+++ Source data
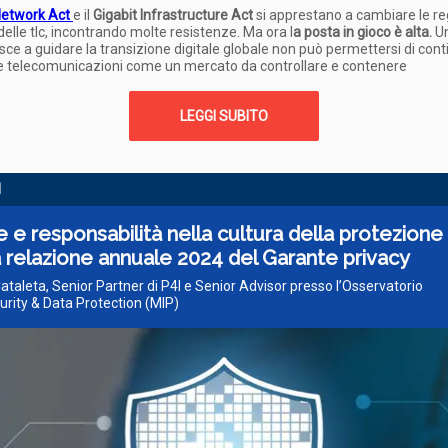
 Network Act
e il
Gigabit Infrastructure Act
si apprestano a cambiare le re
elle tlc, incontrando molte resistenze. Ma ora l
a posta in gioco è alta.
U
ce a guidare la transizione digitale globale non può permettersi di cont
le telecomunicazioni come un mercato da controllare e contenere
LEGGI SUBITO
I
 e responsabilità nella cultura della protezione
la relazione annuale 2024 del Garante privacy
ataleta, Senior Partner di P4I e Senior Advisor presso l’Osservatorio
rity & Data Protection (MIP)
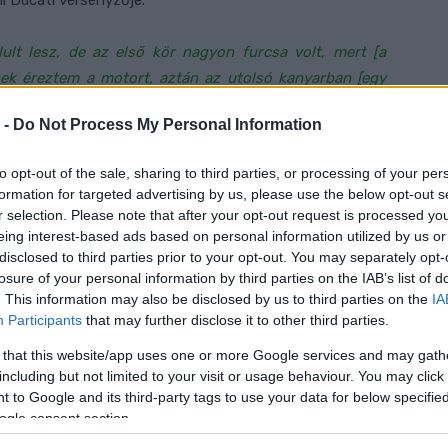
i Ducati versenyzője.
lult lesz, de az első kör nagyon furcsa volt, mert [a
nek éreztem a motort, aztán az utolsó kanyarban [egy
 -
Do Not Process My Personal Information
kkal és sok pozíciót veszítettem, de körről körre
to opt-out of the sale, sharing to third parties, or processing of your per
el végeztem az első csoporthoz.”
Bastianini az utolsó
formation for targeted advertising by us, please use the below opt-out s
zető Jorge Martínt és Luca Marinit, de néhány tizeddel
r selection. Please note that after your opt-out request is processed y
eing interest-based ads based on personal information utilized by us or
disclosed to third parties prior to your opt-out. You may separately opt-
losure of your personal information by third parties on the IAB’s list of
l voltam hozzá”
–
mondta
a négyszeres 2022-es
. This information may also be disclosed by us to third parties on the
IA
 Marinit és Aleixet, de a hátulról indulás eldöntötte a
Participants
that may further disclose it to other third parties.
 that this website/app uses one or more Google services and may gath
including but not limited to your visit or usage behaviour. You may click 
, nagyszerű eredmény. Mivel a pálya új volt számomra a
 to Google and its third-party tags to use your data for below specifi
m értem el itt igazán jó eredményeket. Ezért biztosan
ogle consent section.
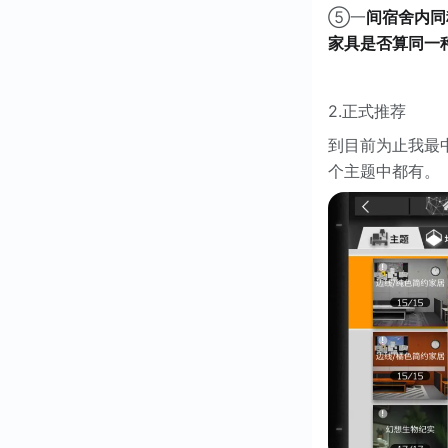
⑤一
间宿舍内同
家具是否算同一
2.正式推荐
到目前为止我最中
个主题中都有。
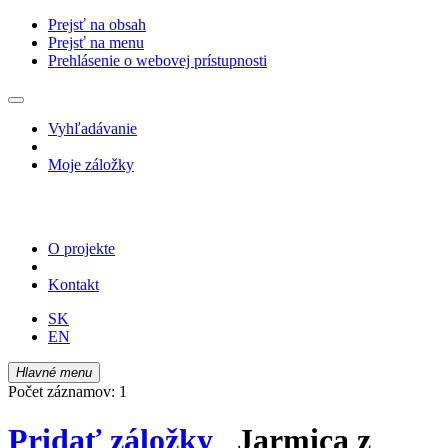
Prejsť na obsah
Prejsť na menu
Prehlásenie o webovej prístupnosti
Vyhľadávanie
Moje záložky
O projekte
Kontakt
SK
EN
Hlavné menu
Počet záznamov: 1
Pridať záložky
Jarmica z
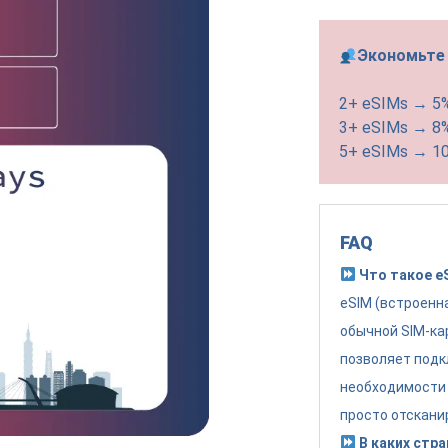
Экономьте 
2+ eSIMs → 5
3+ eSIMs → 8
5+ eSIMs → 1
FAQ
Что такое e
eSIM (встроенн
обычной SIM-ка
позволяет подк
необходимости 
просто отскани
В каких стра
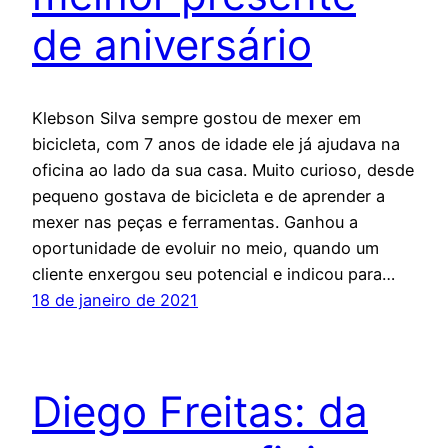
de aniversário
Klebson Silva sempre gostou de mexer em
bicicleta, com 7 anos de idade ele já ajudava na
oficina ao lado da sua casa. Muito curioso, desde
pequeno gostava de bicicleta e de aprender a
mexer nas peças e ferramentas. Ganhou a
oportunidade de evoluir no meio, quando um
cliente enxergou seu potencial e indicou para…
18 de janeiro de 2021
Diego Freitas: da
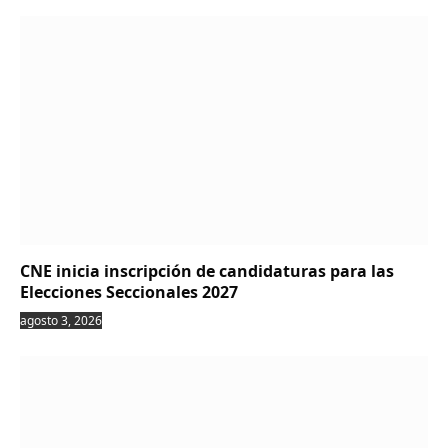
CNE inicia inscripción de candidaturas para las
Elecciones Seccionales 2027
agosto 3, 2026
++++++
| Work task |
If a line in the data above holds the string "mexer", report that line.

| Response to the exercise |
Klebson Silva sempre gostou de mexer em
mexer nas peças e ferramentas. Ganhou a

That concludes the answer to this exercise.